──────── Provided text ────────

Quick Q&A with Oran Gelb
Oran Gelb is the UK head of Banking Litigation at BCLP. He has acted on high profile litigation and investigations for some of the largest global financial institutions as well as clients in a range of other sectors, including technology, telecoms, retail and transport.
Established principles: interpreting contracts
Following a series of three Supreme Court judgments between 2011 and 2017, the general approach to interpretation of contracts under English law has been fairly clear. Very broadly, the English courts will construe a contractual provision objectively in their documentary, factual and commercial context in light of:
- the natural and ordinary meaning of the provision;
- any other relevant provision of the contract being construed;
- the overall purpose of the provision and contract;
- the facts and circumstance known or assumed by the parties at the time of execution; and
- commercial common sense but disregarding subjective evidence of the parties’ intentions.
Where the language used by the parties is unclear, the court can properly depart from its natural meaning where the context suggests that an alternative meaning more accurately reflects what a reasonable person (with the parties' actual and presumed knowledge) would conclude the parties had meant by the language they used. But the court is keen to ensure that they are not interfering with the bargain struck by commercial parties.

────────

- _Assigned task A_
From the piece on interpreting contracts under English law, transcribe the passage starting with "Established principles: interpreting" and going on through "the parties’ intentions.".
- _Assigned task B_
According to the piece on interpreting contracts under English law, what position does Oran Gelb hold at BCLP?
- _Assigned task C_
Extend the piece on interpreting contracts under English law, beginning after its final sentence.

──────── Listed records ────────

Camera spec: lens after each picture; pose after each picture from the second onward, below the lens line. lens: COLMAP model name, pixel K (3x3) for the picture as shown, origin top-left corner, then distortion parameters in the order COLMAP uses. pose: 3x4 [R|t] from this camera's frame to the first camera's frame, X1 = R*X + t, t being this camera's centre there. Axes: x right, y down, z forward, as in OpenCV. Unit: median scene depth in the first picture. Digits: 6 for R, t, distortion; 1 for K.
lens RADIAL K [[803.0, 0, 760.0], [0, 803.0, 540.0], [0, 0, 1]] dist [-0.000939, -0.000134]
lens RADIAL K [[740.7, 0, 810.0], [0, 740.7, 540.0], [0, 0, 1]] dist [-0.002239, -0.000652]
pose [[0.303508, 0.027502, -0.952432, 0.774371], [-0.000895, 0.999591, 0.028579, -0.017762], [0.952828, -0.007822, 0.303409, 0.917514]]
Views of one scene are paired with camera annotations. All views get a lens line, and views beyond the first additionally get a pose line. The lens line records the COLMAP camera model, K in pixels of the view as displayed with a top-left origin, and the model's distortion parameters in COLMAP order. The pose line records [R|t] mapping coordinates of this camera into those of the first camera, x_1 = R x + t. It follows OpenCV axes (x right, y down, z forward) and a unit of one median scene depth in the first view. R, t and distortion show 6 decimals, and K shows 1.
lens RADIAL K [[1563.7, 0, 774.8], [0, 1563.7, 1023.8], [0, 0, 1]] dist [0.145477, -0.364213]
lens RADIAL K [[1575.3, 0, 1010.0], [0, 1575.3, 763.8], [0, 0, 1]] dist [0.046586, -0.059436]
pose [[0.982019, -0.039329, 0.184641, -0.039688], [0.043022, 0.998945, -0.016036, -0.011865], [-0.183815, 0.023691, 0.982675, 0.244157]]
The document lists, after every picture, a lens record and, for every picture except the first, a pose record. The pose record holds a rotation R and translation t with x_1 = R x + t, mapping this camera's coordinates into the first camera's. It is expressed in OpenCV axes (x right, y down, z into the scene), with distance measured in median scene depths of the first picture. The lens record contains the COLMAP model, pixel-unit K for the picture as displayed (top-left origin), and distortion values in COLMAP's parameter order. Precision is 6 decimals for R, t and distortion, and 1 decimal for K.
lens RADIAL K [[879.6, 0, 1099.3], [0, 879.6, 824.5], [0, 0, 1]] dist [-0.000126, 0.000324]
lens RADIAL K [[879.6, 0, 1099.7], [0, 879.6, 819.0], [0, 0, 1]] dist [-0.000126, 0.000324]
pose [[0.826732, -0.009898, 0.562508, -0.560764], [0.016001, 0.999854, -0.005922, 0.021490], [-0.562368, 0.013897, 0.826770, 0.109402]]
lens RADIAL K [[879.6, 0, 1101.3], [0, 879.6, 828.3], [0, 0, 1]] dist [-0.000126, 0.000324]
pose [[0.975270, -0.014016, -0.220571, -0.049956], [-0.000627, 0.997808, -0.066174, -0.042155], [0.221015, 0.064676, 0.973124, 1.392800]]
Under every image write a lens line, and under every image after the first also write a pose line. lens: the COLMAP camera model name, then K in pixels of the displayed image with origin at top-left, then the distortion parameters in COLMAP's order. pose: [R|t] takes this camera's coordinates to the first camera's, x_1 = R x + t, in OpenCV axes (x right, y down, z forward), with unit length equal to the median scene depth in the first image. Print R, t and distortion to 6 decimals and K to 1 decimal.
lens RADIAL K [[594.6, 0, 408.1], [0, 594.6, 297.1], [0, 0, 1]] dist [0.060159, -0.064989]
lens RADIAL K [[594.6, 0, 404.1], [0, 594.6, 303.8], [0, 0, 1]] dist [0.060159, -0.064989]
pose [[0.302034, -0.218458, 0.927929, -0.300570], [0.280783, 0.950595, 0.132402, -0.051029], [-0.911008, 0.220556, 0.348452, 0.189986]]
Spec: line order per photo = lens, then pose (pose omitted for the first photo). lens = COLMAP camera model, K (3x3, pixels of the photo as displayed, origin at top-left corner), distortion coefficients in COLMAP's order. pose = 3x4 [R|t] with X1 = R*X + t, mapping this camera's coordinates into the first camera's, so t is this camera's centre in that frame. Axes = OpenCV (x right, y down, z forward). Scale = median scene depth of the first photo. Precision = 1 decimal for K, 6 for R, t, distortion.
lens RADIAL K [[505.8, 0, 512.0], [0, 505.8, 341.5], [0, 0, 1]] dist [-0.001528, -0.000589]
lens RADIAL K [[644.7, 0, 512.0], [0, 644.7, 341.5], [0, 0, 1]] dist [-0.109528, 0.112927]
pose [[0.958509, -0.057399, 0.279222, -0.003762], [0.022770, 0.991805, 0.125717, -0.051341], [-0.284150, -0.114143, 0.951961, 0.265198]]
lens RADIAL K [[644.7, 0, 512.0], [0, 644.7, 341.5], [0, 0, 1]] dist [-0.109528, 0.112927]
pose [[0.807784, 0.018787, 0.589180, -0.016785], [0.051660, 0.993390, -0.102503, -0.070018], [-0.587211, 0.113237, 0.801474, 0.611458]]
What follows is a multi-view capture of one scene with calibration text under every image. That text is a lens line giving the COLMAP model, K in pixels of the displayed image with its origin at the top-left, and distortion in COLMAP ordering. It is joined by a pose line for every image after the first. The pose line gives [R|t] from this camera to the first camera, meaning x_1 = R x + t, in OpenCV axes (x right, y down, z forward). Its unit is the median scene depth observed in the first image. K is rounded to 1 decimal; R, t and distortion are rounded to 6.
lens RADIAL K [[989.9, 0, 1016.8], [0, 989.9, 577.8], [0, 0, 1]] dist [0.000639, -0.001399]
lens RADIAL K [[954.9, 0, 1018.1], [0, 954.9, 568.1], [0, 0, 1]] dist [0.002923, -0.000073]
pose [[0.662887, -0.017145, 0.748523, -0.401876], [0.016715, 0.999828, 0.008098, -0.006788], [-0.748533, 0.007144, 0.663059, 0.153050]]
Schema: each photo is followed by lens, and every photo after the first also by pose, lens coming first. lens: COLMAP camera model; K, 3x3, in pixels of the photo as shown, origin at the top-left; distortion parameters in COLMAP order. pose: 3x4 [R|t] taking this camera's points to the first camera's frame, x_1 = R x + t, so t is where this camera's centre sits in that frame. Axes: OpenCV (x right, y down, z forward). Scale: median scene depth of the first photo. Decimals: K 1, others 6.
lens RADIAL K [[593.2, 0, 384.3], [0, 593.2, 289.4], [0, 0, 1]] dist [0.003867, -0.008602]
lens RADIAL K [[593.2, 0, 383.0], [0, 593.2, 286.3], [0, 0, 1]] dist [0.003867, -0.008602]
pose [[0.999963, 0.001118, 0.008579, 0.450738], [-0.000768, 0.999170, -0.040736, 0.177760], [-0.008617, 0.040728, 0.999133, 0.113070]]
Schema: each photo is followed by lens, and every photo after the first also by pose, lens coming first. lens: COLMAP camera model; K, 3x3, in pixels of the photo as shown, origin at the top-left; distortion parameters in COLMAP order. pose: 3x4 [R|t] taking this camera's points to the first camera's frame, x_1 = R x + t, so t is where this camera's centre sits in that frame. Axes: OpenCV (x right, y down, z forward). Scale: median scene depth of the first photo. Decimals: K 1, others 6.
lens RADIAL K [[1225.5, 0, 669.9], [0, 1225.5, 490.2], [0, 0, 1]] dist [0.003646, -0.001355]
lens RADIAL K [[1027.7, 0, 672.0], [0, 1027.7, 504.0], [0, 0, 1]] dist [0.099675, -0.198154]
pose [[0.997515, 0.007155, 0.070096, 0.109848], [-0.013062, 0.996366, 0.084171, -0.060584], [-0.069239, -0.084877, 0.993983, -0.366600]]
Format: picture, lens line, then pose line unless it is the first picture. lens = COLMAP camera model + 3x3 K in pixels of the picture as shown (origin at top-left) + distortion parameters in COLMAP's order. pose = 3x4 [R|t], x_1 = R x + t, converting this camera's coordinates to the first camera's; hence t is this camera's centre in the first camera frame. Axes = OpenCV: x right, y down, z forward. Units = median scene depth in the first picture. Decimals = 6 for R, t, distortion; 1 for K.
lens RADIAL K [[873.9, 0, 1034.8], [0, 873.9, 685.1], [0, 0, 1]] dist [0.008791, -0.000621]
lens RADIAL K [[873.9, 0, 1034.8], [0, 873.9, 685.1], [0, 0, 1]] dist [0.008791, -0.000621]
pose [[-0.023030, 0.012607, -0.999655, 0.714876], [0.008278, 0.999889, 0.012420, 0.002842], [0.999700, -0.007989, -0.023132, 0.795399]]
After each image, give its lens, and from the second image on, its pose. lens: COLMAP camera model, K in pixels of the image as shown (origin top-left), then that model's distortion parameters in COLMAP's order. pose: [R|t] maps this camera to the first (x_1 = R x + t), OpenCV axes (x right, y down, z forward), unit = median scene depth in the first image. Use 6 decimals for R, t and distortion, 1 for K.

────────

- _Task answer A_
Established principles: interpreting contracts
Following a series of three Supreme Court judgments between 2011 and 2017, the general approach to interpretation of contracts under English law has been fairly clear. Very broadly, the English courts will construe a contractual provision objectively in their documentary, factual and commercial context in light of:
- the natural and ordinary meaning of the provision;
- any other relevant provision of the contract being construed;
- the overall purpose of the provision and contract;
- the facts and circumstance known or assumed by the parties at the time of execution; and
- commercial common sense but disregarding subjective evidence of the parties’ intentions.

- _Task answer B_
He is the UK head of Banking Litigation at BCLP.

- _Task answer C_
When considering the key principles or ‘tools’ of interpretation, the Supreme Court has made clear that the extent to which each tool will assist the court to ascertain the objective meaning will vary according to the circumstances of the particular agreement(s).
In your recent experience, are courts strictly adhering to these interpretation principles?
I think they are. From your list of factors, the words on the page are clearly the most important consideration. This is particularly true when looking at negotiated commercial contracts between sophisticated parties, as we typically are. You need a good reason to depart from the literal meaning, whether by invoking commercial common sense, the contract as a whole, implied terms etc. It can certainly be done – and we have done it successfully for clients – but it always takes a good argument (and a good advocate!).
Yes they do. But there are some additional principles that can be invoked when construing exclusion clauses. For example, there is some authority for a general presumption that parties don’t intend to abandon remedies and clear words are required to do so. Similarly, it is presumed that parties would not remove any sanction for non-performance of an obligation, and effectively deprive it of contractual force. This is worth bearing in mind if you are facing a clause that seems on its face to exclude every type of loss under the sun (loss of business, loss of revenue, loss of profit etc). The other general principle often cited is that if there is real doubt or ambiguity about its meaning, it should be resolved against the party seeking to rely on it.
What is your top tip for drafting exclusion clauses?
I would say don’t ever just insert common words and phrases into an exclusion clause unless you are very clear as to what they mean for that contract.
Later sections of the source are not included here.